Now, I know for some of you, a diagnosis was a lifeline. It felt like finally being told that your struggle is a "known" thing—a pattern that exists in the world. It CAN feel legitimising, even as it actually frames that legitimisation in Delegitimisation by labelling it a sickness. What I don’t want to do is take the recognition part away from you. And I don’t have to. Because distressing as all these behaviours and responses can be for us, they ARE a known pattern of response. They ARE a known way of being human, and responding to the world AS a human. What that translates into is what Gabor Mate says. We have maps of human difference, but we do human beings a disservice when that difference is labelled pathology.

So when the therapist, the doctor, or the boss holds up the yardstick of "normality," you have every right to look at them and say: "I refuse to be the container for this system's unacknowledged shame."

Or

Of course this pattern is called depression. I am trapped on the hamster wheel we have made compulsory to survive, but that is sucking my soul from me. This response is normal.

Or

Yes, I have panic attacks when society repeats pattens of abuse or personal annihilation that everyone refuses to acknowledge. Tonnes of us do. It is a normal, recognised response, to fucking appalling conditions.

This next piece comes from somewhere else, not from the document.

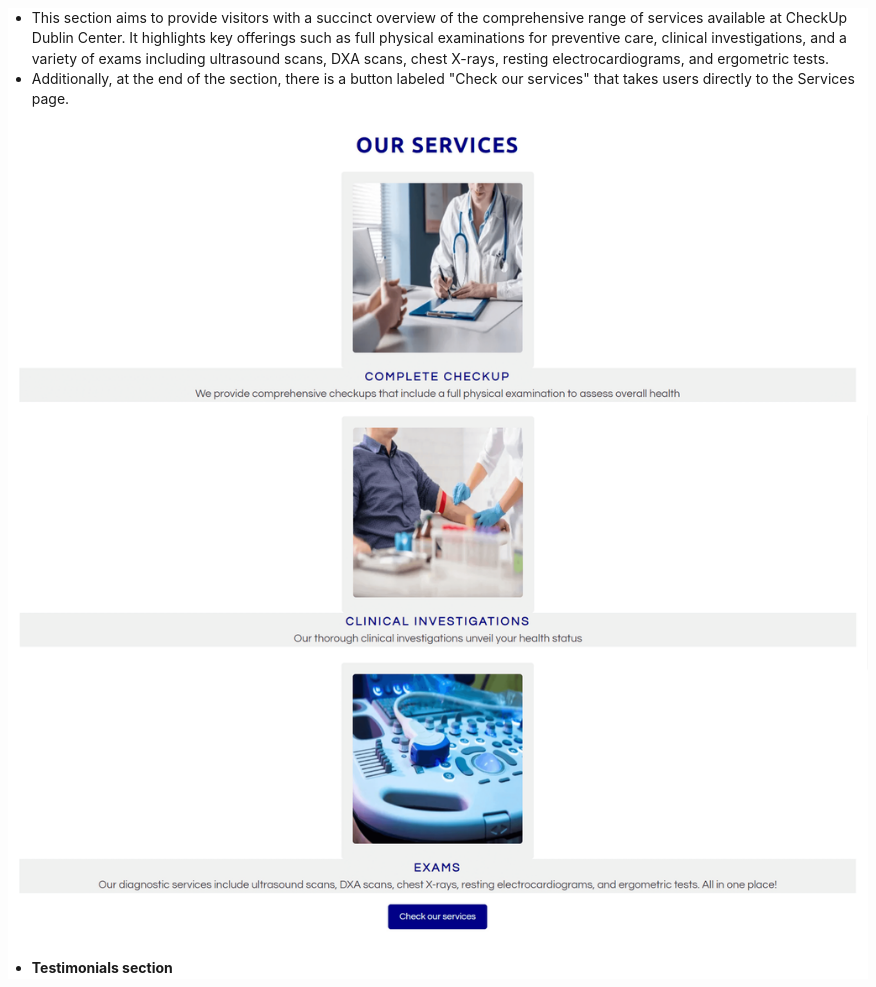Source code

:   -  This section aims to provide visitors with a succinct overview of the comprehensive range of services available at CheckUp Dublin Center. It highlights key offerings such as full physical examinations for preventive care, clinical investigations, and a variety of exams including ultrasound scans, DXA scans, chest X-rays, resting electrocardiograms, and ergometric tests. 
  - Additionally, at the end of the section, there is a button labeled "Check our services" that takes users directly to the Services page.

![Our Services](documentation/screens/our-services.png)

- __Testimonials section__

You are not the root of the world's woes. You are a decent person who has been trained to scan yourself for faults so that the system doesn't have to scan itself. Put the yardstick down. You are fine. The world, however, has some work to do.

So, the next time you leave a therapy session feeling worse than when you arrived—feeling like you are the root of every problem—remember the yardstick. Remember the smog. You aren't failing a test of health; you are failing a test of compliance. And in a sick society, that failure is the only honest thing left.